My spot plays a role in many of the most important events in my life. In July 2011, my best friend Timothy Huguenin and I visited the spot for the first time as a dating couple. We were both experiencing tragedy that we didn't know how to deal with and the spot was a refuge for my hurting heart. I remember the feeling of peace creeping in with the dusk as we watched the sunset on that summer evening.
Seven months later, Tim and I returned to my spot on a brilliant and warm February day... my birthday. My old friends the chickadees and possibly a far-off vulture watched as I accepted a diamond ring from my best friend and future husband that perfect afternoon. I remember the colors all around us as winter seemed to be melting away and hope made the world look like it was in high-definition.
I can't remember the next time I returned to the spot, because spring and summer 2012 were an exhausting marathon of wedding planning, working at Alpine, and working on the masters degree I had started in May 2011. (Side note: by God's grace I graduated with a Master of Science in Environmental Education from Montreat College in December 2012. I don't think my spot had much to do with the accomplishment of this task, although it did provide the occasional reprieve when I was wise enough to take a break!)
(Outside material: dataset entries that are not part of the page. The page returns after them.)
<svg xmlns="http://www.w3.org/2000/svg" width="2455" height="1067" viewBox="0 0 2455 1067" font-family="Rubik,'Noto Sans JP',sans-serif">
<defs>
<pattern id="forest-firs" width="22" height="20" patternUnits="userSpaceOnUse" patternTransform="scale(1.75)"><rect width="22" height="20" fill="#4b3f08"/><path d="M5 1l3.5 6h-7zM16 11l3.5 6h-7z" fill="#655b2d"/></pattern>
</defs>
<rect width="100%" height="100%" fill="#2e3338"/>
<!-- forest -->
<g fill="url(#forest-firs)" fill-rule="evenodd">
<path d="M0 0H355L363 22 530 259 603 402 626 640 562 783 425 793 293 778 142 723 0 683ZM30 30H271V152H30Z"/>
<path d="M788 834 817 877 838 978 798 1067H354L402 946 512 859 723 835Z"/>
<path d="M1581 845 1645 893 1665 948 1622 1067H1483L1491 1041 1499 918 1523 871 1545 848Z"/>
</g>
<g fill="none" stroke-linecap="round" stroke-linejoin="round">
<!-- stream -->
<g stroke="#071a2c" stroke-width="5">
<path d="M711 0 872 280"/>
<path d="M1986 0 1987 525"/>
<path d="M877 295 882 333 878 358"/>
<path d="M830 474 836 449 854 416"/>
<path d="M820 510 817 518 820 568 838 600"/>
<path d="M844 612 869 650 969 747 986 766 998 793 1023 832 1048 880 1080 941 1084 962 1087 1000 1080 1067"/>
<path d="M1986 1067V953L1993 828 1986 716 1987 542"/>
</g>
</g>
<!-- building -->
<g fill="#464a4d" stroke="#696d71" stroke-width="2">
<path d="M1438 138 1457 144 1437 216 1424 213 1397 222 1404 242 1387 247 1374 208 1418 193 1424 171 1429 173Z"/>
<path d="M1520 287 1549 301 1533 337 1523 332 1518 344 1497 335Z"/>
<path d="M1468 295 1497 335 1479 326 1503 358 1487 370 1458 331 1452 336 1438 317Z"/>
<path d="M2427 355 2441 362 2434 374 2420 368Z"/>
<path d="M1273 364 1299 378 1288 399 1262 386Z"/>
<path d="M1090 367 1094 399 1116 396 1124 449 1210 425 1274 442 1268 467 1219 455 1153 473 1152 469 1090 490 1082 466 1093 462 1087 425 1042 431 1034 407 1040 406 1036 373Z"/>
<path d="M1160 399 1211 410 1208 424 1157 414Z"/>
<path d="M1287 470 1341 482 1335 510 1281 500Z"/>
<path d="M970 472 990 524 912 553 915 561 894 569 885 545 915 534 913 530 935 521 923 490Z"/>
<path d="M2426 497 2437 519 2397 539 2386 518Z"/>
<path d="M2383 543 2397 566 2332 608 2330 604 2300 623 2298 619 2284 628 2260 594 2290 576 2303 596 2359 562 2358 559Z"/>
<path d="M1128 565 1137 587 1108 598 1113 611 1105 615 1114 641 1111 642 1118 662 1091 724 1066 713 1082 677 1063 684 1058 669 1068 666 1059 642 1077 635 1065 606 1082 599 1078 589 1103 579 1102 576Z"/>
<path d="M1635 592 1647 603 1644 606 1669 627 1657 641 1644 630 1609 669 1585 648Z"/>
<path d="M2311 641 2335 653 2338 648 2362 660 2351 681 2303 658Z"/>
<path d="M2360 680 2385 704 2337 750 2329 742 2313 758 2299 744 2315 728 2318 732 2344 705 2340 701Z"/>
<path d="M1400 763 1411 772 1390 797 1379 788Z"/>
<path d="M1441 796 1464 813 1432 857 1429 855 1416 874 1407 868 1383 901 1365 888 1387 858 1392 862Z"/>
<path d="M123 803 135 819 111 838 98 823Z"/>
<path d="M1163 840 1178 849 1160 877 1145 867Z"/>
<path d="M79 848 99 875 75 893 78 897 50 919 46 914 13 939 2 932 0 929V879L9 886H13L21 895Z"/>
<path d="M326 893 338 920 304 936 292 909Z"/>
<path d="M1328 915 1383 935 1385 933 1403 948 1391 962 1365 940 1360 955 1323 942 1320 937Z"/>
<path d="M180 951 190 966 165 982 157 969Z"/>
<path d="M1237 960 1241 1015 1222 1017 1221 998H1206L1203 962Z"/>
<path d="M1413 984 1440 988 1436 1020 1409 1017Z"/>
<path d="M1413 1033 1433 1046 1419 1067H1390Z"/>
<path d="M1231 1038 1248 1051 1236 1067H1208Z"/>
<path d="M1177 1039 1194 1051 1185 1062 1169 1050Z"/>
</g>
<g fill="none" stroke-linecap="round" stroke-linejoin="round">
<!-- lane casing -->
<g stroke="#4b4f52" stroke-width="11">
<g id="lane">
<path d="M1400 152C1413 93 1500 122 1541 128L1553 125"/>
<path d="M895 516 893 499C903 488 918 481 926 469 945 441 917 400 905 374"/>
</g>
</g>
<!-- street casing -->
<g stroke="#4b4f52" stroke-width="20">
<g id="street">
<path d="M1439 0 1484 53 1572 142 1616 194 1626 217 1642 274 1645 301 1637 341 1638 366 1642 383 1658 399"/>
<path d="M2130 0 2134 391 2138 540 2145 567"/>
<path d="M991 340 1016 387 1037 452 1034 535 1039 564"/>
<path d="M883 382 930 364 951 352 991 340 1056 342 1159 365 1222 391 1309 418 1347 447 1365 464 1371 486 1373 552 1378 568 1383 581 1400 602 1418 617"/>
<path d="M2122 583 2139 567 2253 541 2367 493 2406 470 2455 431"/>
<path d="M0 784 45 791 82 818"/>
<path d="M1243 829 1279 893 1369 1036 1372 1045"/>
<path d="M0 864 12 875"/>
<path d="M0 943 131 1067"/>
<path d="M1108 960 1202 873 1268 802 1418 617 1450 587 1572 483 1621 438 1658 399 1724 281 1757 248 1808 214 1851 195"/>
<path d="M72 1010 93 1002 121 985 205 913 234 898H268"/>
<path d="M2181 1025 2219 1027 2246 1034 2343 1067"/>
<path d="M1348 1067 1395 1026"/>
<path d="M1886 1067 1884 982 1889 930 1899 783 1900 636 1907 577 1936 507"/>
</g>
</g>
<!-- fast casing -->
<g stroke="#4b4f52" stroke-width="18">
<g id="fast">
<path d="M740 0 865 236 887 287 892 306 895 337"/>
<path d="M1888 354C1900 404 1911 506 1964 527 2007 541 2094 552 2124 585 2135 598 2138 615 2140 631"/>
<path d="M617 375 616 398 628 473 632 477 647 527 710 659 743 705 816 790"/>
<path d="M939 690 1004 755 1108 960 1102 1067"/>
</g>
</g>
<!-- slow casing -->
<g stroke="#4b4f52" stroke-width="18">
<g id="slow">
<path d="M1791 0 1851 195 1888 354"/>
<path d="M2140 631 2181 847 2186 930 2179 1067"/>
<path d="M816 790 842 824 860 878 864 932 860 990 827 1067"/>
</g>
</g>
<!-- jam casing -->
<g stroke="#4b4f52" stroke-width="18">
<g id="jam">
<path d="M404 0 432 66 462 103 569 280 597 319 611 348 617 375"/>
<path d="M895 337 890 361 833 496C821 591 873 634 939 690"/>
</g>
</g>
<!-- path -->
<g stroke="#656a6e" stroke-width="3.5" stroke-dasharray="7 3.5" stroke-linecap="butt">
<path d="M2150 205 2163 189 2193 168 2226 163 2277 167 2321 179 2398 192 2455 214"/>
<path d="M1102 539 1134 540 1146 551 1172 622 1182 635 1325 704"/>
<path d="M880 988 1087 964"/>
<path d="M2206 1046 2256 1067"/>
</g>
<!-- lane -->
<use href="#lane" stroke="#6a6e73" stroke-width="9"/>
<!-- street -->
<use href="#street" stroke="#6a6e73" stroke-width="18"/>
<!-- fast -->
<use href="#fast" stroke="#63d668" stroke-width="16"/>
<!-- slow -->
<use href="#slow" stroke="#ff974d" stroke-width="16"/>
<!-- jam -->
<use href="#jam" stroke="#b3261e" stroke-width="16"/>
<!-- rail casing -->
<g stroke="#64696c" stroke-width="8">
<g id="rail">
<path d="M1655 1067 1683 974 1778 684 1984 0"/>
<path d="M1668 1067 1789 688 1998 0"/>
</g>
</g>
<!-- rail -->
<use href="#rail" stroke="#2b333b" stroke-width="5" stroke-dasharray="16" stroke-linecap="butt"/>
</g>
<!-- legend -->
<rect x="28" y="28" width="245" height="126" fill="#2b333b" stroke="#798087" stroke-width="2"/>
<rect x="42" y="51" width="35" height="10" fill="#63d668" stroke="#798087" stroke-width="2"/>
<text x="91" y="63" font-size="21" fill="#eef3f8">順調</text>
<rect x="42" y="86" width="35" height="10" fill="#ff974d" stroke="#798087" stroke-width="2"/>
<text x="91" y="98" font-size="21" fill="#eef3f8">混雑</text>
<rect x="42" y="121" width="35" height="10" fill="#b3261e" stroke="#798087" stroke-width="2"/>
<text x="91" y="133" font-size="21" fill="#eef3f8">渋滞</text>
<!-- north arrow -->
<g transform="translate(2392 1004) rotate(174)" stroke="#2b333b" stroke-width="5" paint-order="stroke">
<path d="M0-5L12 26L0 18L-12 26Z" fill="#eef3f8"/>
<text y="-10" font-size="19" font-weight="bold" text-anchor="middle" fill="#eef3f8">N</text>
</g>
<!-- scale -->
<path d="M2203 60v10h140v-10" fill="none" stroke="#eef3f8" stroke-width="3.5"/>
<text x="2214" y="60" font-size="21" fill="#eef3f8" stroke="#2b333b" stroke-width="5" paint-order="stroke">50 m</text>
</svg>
In midsummer 2012, I had the awesome privilege of spending two weeks in Alaska with my masters' cohort. This trip was a mountaintop experience in my life, but I returned to West Virginia to have to make the heartbreaking decision that my beloved dog, who was my constant companion and dearest friend, was no longer safe to live with (she had become unpredictably aggressive). Anyone who has ever loved a dog can understand the pain and guilt I am still dealing with after having her put down. Anyone who has not experienced this cannot understand what I am saying, so I won't try to explain further. But the reason I share this story is because it marks one of the deepest moments of my life in understanding faith. In January 2012, I had determined that I wanted to understand--by experience--how to walk by faith. Over and over again, God brought difficult decisions into my life that spoke the same message to my reluctant heart:
"Faith means daily obedience, even when obedience contradicts your own will."The decision about my dog was the hardest and most clear example of this. I begged God to show me another way, to relieve me from this pain, and He simply said, "Obeying Me is walking by faith." The day my dog died, Tim took me to my spot and shared my grief. I barely remember this visit to my spot, because my eyes were blurry with tears, but I do remember knowing that walking by faith--obeying God no matter the pain--was my only option.
Hearts do heal and joy does return, and on August 25, 2012, Tim and I stood in the rain at Blackwater Falls State Park and read our wedding vows to each other. Walking by faith is not always painful, and sometimes it is a thrilling adventure. We've been married a little over four months now, and the adventure of learning how to grow in Christ together has been a joy. The busyness of married life, finishing my masters, training for my first half marathon, and working kept me away from my spot for a long time... until January 1, 2013.
The path ahead is often foggy, and the path behind is shrouded with questions. Rather than fighting to clear the fog, can we truly say that we rest in the knowledge and guidance that God has given us, without begging to see more than He allows? Someday... when we're ready for it... all will be made clear. But for now, let's walk this year through the fog in the faith exemplified by daily obedience.